ARAB NATIONS ADD THEIR VOICES TO THE CHORUS OF DESPAIR
By Phil Reeves in Jerusalem

[The Independent - 5 January 2001]
All chance of a peace deal between Israel and the Palestinians in the near future is vanishing, destroyed by hardening opinions on both sides, continuing violence, the precarious position of the political leaders involved and disagreements over key issues.

Although there are suggestions of another round of talks before President Bill Clinton leaves the White House in a fortnight, the prospects of their success are non-existent.

Meeting in Cairo yesterday, the Arab League added its weight to a chorus of Palestinian voices, which say that the latest United States peace proposals are seriously inadequate. Aides to Yasser Arafat, who returned to Gaza after sounding out the Arab foreign ministers, have indicated that he has accepted the plan as a basis for talks, but he appears to have done so with so many reservations that it amounts to rejection.

This is, however, only one of many hurdles. There is no sign among the Palestinians of any desire to end the intifada. After seeing Israeli forces kill nearly 300 people, assassinate guerrilla leaders (real and imagined), blockade Arab towns and villages, place tens of thousands under curfew, raze hundreds of acres of olive and orange groves, and demolish homes -- 10 yesterday in the Gaza Strip alone -- the popular appetite for making any important concessions to Israel is even smaller than before.

This has increased the risk of a backlash against his leadership if Mr Arafat attempts to make a deal that abandons the central Palestinian national claims.
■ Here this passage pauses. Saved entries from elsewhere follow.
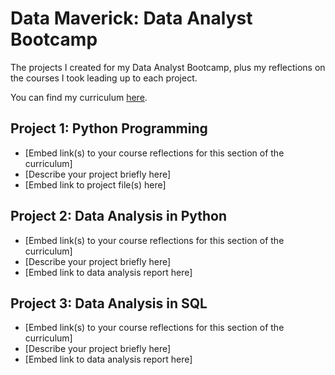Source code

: # Data Maverick: Data Analyst Bootcamp

The projects I created for my Data Analyst Bootcamp, plus my reflections on the courses I took leading up to each project.

You can find my curriculum [here](https://airtable.com/shr3d0a6rQa1OPL2i).

## Project 1: Python Programming

- [Embed link(s) to your course reflections for this section of the curriculum]
- [Describe your project briefly here]
- [Embed link to project file(s) here]

## Project 2: Data Analysis in Python

- [Embed link(s) to your course reflections for this section of the curriculum]
- [Describe your project briefly here]
- [Embed link to data analysis report here]

## Project 3: Data Analysis in SQL

- [Embed link(s) to your course reflections for this section of the curriculum]
- [Describe your project briefly here]
- [Embed link to data analysis report here]
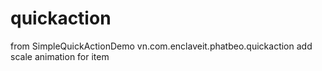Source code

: quickaction
===========

from SimpleQuickActionDemo vn.com.enclaveit.phatbeo.quickaction
add scale animation for item
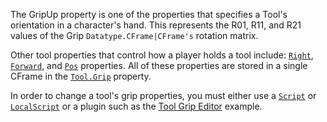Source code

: The GripUp property is one of the properties that specifies a Tool's
orientation in a character's hand. This represents the R01, R11, and R21
values of the Grip `Datatype.CFrame|CFrame's` rotation matrix.

Other tool properties that control how a player holds a tool include:
[`Right`](https://create.roblox.com/docs/reference/engine/classes/Tool#GripRight), [`Forward`](https://create.roblox.com/docs/reference/engine/classes/Tool#GripForward), and
[`Pos`](https://create.roblox.com/docs/reference/engine/classes/Tool#GripPos) properties. All of these properties are stored in
a single CFrame in the [`Tool.Grip`](https://create.roblox.com/docs/reference/engine/classes/Tool#Grip) property.

In order to change a tool's grip properties, you must either use a
[`Script`](https://create.roblox.com/docs/reference/engine/classes/Script) or [`LocalScript`](https://create.roblox.com/docs/reference/engine/classes/LocalScript) or a plugin such as the [Tool Grip
Editor](https://create.roblox.com/docs/https://www.roblox.com/library/174577307/Tool-Grip-Editor-Plugin) example.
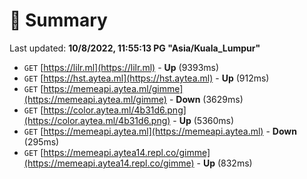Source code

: # 📖 Summary
Last updated: **10/8/2022, 11:55:13 PG "Asia/Kuala_Lumpur"**

- `GET` [https://lilr.ml](https://lilr.ml) - **Up** (9393ms)
- `GET` [https://hst.aytea.ml](https://hst.aytea.ml) - **Up** (912ms)
- `GET` [https://memeapi.aytea.ml/gimme](https://memeapi.aytea.ml/gimme) - **Down** (3629ms)
- `GET` [https://color.aytea.ml/4b31d6.png](https://color.aytea.ml/4b31d6.png) - **Up** (5360ms)
- `GET` [https://memeapi.aytea.ml](https://memeapi.aytea.ml) - **Down** (295ms)
- `GET` [https://memeapi.aytea14.repl.co/gimme](https://memeapi.aytea14.repl.co/gimme) - **Up** (832ms)
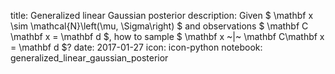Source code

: title: Generalized linear Gaussian posterior
description: Given $ \mathbf x \sim \mathcal{N}\left(\mu, \Sigma\right) $ and observations $ \mathbf C \mathbf x = \mathbf d $, how to sample $ \mathbf x ~|~ \mathbf C\mathbf x = \mathbf d $?
date: 2017-01-27
icon: icon-python
notebook: generalized_linear_gaussian_posterior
Leaders of militia groups -- from Fatah, which the Palestinian leader nominally controls, to the Islamic radicals of Hamas -- dismiss as simplistic nonsense the widely held notion that Mr Arafat speaks on their behalf.
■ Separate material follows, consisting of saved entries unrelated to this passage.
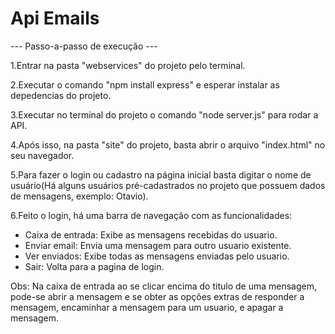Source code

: # Api Emails

--- Passo-a-passo de execução ---

1.Entrar na pasta "webservices" do projeto pelo terminal.

2.Executar o comando "npm install express" e esperar instalar as depedencias do projeto.

3.Executar no terminal do projeto o comando "node server.js" para rodar a API.

4.Após isso, na pasta "site" do projeto, basta abrir o arquivo "index.html" no seu navegador.

5.Para fazer o login ou cadastro na página inicial basta digitar o nome de usuário(Há alguns usuários pré-cadastrados no projeto
que possuem dados de mensagens, exemplo: Otavio).

6.Feito o login, há uma barra de navegação com as funcionalidades:

- Caixa de entrada: Exibe as mensagens recebidas do usuario.
- Enviar email: Envia uma mensagem para outro usuario existente.
- Ver enviados: Exibe todas as mensagens enviadas pelo usuario.
- Sair: Volta para a pagina de login.

Obs: Na caixa de entrada ao se clicar encima do titulo de uma mensagem, pode-se abrir a mensagem e se obter
as opções extras de responder a mensagem, encaminhar a mensagem para um usuario, e apagar a mensagem.
 

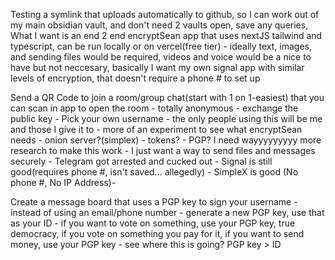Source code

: Testing a symlink that uploads automatically to github, so I can work out of my main obsidian vault, and don't need 2 vaults open, save any queries, 
What I want is an end 2 end encryptSean app that uses nextJS tailwind and typescript, can be run locally or on vercel(free tier) - ideally text, images, and sending files would be required, videos and voice would be a nice to have but not neccesary, basically I want my own signal app with similar levels of encryption, that doesn't require a phone # to set up

Send a QR Code to join a room/group chat(start with 1 on 1-easiest) that you can scan in app to open the room - totally anonymous - exchange the public key - Pick your own username - the only people using this will be me and those I give it to - more of an experiment to see what encryptSean needs - onion server?(simplex) - tokens? - 
PGP? I need wayyyyyyyyy more research to make this work - I just want a way to send files and messages securely - Telegram got arrested and cucked out - Signal is still good(requires phone #, isn't saved... allegedly) - SimpleX is good (No phone #, No IP Address)- 

Create a message board that uses a PGP key to sign your username - instead of using an email/phone number - generate a new PGP key, use that as your ID - if you want to vote on something, use your PGP key, true democracy, if you vote on something you pay for it, if you want to send money, use your PGP key - see where this is going? PGP key > ID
They have repeatedly stated that the uprising will continue, no matter what postures are struck by the Palestinian leadership, which -- at least until the intifada began -- was widely criticised on the Palestinian street for ineptitude, human rights abuses, ties with the CIA and an overly compliant approach to Israel.

With a prime ministerial election looming in Israel, serious negotiations would be extremely difficult, especially while Jewish lives are also being lost in ambushes and bombings. The Palestinians are wary of dealing with Ehud Barak, knowing that he could be thrown out of office next month and that any offers he makes could be rejected by an increasingly right-wing Israeli electorate.

Their suspicions are growing that, in the dying days of his administration, President Clinton is trying to persuade Mr Arafat to lock into a framework agreement that would then become the blueprint for the incoming administration of George Bush -- ensuring that, while the US officials change, the policies do not. They also believe a US effort is under way to save a drowning Mr Barak, and avert a victory for Ariel Sharon, by bamboozling them into making a deal.

To all this should be added disagreements over the key issues, which still persist. These have surfaced anew in an intriguing document by the Palestinian negotiating team, which gives their perspective on the new US peace proposals.

The Clinton plan -- say the negotiators -- allows for Israel to annex between 4 and 6 per cent of the West Bank, so that 80 per cent of the 195,000 Jewish settlers will live within annexed blocs. The Palestinian state would be compensated with an undefined land swap of between 1 and 3 per cent.

But the negotiators say these percentage calculations -- tirelessly brandished by Israel to support its claim that it is willing to give back 95 per cent of the West Bank -- exclude Jerusalem, part of the Dead Sea and a no-man's land zone. They say the plan would provide Israel with control over large tracts land, rendering the Palestinian state unviable by splitting it into cantons. Their assessment of Mr Clinton's proposals for Jerusalem are no less fundamental. They say these would result "in Palestinian islands within the city separated from one another", while Israeli areas are contiguous, and fail to solve problems of conflicting sovereignty claims over the Old City's sacred Haram al-Sharif/Temple Mount.

On the right of return of millions of refugees -- described as "sacred" by the Arab League yesterday, echoing views held in refugee camps across the Middle East -- the negotiators criticise the Clinton proposal for "adopting wholesale" the Israeli position.. The US plan proposes five final homes for the refugees: a Palestinian state, areas in Israel transferred to Palestine in a land swap, staying in the countries (such as Jordan, Lebanon and Syria) where they now live, and admission to Israel -- although, crucially, this would be up to Israel's discretion.

"Recognition of the right of return and the provision of choice to refugees as a prerequisite for the closure of the conflict," said the negotiators. The right of return is rejected by Israelis across the political spectrum, even by the peace camp.

With differences such as these, it will be a long time before calm settles on the Middle East.